* [What the task asks]: Find the lines of the material below that include the string "STREAM", then copy each one.

* [Provided data]:
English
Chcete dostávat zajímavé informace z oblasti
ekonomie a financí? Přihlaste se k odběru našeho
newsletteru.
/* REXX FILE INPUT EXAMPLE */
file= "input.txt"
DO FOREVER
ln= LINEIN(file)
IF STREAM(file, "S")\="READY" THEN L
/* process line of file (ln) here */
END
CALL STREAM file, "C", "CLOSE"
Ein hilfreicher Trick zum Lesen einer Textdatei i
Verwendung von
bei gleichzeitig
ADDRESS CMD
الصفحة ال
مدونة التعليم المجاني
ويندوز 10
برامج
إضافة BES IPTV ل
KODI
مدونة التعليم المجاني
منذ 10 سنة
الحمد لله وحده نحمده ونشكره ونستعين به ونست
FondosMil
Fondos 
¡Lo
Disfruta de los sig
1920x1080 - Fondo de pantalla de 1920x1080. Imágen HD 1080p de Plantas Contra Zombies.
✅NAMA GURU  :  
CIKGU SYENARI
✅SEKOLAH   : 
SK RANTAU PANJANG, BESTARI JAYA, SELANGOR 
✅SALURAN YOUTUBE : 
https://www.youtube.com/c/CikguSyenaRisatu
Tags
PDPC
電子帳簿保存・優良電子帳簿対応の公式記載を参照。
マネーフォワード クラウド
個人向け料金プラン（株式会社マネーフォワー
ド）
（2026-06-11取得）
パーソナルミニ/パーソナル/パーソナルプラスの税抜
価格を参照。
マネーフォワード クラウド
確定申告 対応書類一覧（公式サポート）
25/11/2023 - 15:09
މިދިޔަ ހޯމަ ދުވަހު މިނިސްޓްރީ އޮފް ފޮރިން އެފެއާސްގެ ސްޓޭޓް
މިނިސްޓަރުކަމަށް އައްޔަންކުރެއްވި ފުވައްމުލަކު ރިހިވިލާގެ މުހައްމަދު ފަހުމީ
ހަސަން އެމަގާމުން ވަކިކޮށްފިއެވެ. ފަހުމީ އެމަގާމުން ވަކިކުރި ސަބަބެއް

* [Reply to the task]:
IF STREAM(file, "S")\="READY" THEN L
CALL STREAM file, "C", "CLOSE"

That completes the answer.